Infatigables missionnaires, ils veulent ramener leurs coreligionnaires à l’observance des commandements de la Torah: les loubavitch n’entendent pas “devenir discrets”, bien au contraire, face aux événements qui frappent la communauté juive, comme l’attentat de l’Hyper Cacher en janvier.
En région parisienne, cette organisation orthodoxe s’est structurée à la suite de Mai-68 pour s’imposer comme le principal représentant du hassidisme, ce vieux courant de réveil religieux qui a le judaïsme joyeux et la piété mystique.
Longtemps basé à Lyubavichi (actuelle Russie) – d’où son nom -, doté d’un quartier général à Brooklyn, à New York, le mouvement revendique 40.000 fidèles en France, où vit la première minorité juive d’Europe avec un demi-million de membres.
L’éducation est une priorité: le Beth Loubavitch scolarise plus de 2.000 élèves dans des établissements sous contrat d’association avec l’Etat, sans compter d’autres réseaux se réclamant de cette spiritualité, comme les institutions Sinaï.
Le mouvement rassemble 60 centres communautaires (synagogues, cours…), improvise des cantines casher pour des enfants du public, forme des étudiants, gère 400 berceaux de crèche, anime des centres aérés, des clubs 3e âge, etc.
Jouant la visibilité, les “louba” allument des chandeliers dans l’espace public lors de Hanoukah, promènent des “soukkot” mobiles dans la ville pour la fête des cabanes. Et ils prêchent par internet, à domicile voire dans la rue, par exemple le dimanche dans le quartier juif parisien du Marais, l’utilité et les bonnes manières de mettre les téfilines (boîtiers contenant des passages bibliques) ou d’allumer les bougies de shabbat.
“L’abandon de la pratique est moins le fruit d’un choix que d’une gnorance, donc nous proposons aux Juifs de connaître pour choisir,
redécouvrir leur patrimoine”, explique Haïm Nisenbaum, porte-parole du Beth Loubavitch et délégué d’un important foyer d’implantation dans le nord-est de Paris.
La sociologue du judaïsme Martine Cohen fait un rapprochement entre cet esprit missionnaire et celui des protestants évangéliques, voire avec le “militantisme social de l’Action catholique d’avant-guerre”.

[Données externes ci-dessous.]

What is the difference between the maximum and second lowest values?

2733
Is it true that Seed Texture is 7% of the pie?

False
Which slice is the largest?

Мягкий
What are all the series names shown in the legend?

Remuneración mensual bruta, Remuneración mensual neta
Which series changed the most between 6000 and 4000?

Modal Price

Contrairement à certains ultra-orthodoxes, “il n’y a pas de séparatisme chez eux, mais une vie où l’on se mêle aux autres Juifs afin de les convertir”, ajoute l’universitaire.
BARBES ET BORSALINOS
“On veut être une des forces de la communauté, pas un groupe fermé”, confirme le rav (rabbin) Nisenbaum. Et une fois l’an le Beth Loubavitch peut mesurer sa puissance grâce à un “gala de mobilisation” annuel qui tient de la collecte de fonds et de l’opération de relations publiques.
“A part le dîner du Crif, c’est la seule manifestation juive où les présidents des institutions et l’ambassadeur d’Israël mettent un point d’honneur à venir”, se félicite le porte-parole.

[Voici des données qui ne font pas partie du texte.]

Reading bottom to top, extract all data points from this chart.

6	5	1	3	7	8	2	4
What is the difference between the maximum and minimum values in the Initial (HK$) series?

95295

De fait, les plus hauts responsables y étaient présents cette semaine à Paris. Parmi les quelque 1.500 convives, des hommes au chapeau noir et à la barbe broussailleuse, des femmes portant d’élégantes perruques, d’autres au “dress code” moins “louba”. Dans une ambiance tour à tour grave – après les attentats et la mort en novembre du très aimé maître loubavitch français, le rav Shmouel Azimov – et très festive.
Les dirigeants du Consistoire étaient là. Le Beth Loubavitch estime être “le premier mouvement juif” après lui, et affirme travailler en bonne “collaboration” avec l’instance représentative, quand d’autres y voient de la concurrence.
“Le séminaire ne produit plus assez de rabbins, les loubavitch ont le mérite d’être là même dans des endroits où il n’y a personne”, confie-t-on au rabbinat consistorial. “Dommage qu’ils ne travaillent pas pour les consistoires, mais souvent contre: on le voit pour les inhumations, quelquefois les mariages”, peste un président de communauté consistoriale de la Côte d’Azur.
Le rav Nisenbaum assure que le Beth Loubavitch est surtout là pour “inspirer la communauté”. Et résister à tout: aux polémiques régulièrement lancées par des “laïcards forcenés” contre “le religieux visible” – “le look avec la barbe, aujourd’hui, évoque certaines choses”, plaisante-t-il. Comme aux attaques antisémites.
“Abandonner la vie juive, ou devenir discrets comme certains nous y invitent, serait une forme de renoncement et donnerait raison à nos ennemis. Il n’en est pas question.”